Mas foi a última, e mais nobre, categoria deste triatlo, que transformou Jane num ícone verdadeiramente global. Nos anos 80, ao sobrevoar Gombe e vendo que a floresta tinha praticamente desaparecido na totalidade, e que tudo se tinha transformado numa enorme savana, dedicada a plantações de cultivo (que nada duram em solos pouco férteis), foi visionária em intuir que ambos humanos e chimpanzés enfrentavam uma crise, que rapidamente se tornou uma “epidemia” mundial: o desespero por garantir os mesmos recursos, protecção e comida. E ainda mais visionária em promover a ideia de que a solução para o problema da conservação dos recursos naturais e da protecção da vida selvagem tem de passar por uma solução integrada, liderada pelas comunidades locais que habitam as zonas a proteger.

Já são mais de 30 anos dedicados a viajar mais de 300 dias por ano, de trabalho árduo, intenso, personalizado, para levar aos quatro cantos do mundo a mensagem que ela própria designa “hope”. Será incalculável o número de vidas, humanas e não humanas, que Jane Goodall tocou com a sua mensagem, bem como o número de mudanças reais, em termos de políticas de conservação, locais e globais, que foram possíveis devido à influência desta personalidade ímpar. Jane é a prova de que a vontade de um indivíduo pode desencadear uma mudança global.

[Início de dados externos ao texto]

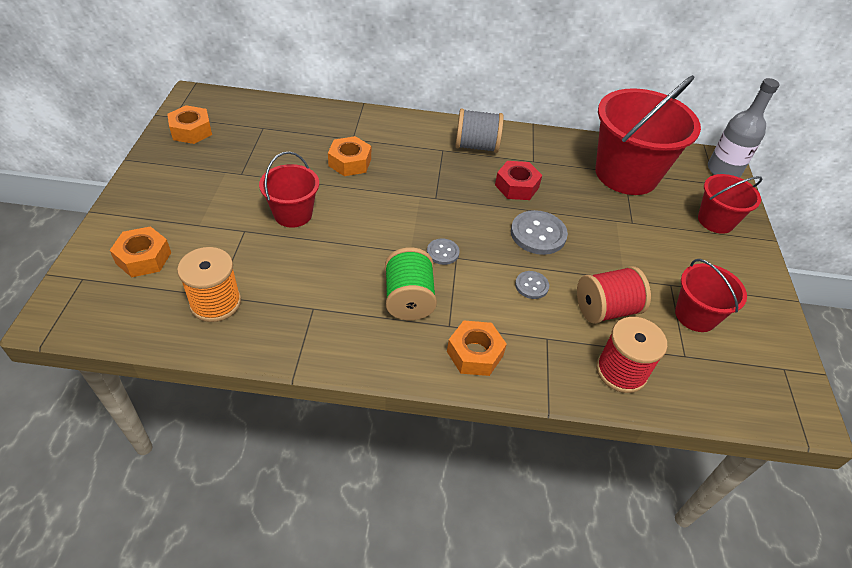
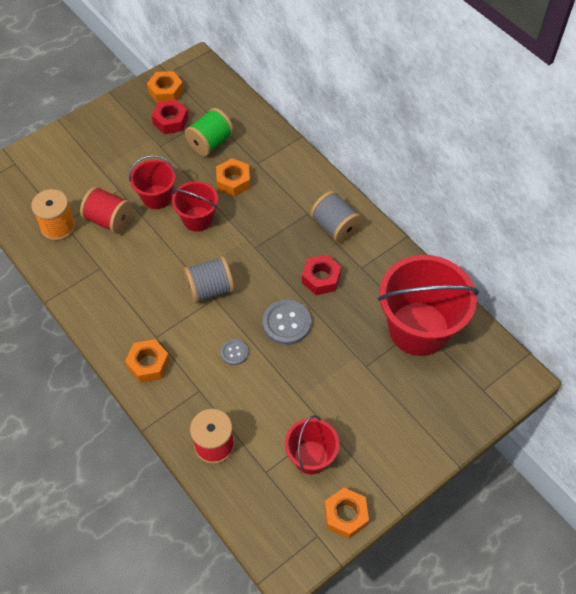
camera: 50 degrees right, 10 degrees up
orange nut [110,226,171,277] -> orange nut moved to [324,488,369,539]
green spool [385,247,437,320] -> green spool moved to [185,108,234,156]
grey button [427,239,460,265] -> grey spool [184,256,234,303]
red spool [577,266,651,324] -> red spool moved to [80,187,133,234]
red bucket [698,174,763,234] -> red bucket moved to [172,181,218,232]
grey bottle [708,78,780,178] -> none
none -> red nut [151,99,189,134]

Na primatologia é bem conhecido o que designamos como “efeito Jane Goodall”. A nossa profissão tem muito mais mulheres do que homens, e isso deve-se, em grande parte, à mesma influência que Jane continua a ter na geração que hoje tem 21 anos, tal como teve na minha geração e anteriores. Jane não se lembrará, mas em 2012, partilhámos uma bebida (a minha última durante muito tempo!) em Gombe, enquanto víamos o pôr do Sol. Em 2013 voltamos a ver-nos e escreveu no seu livro, enquanto sorria ao ver a minha muito visível barriga de grávida: “For Andrés, follow your dreams” e disse-me: “É a primeira vez que dedico um livro a alguém que ainda não nasceu!”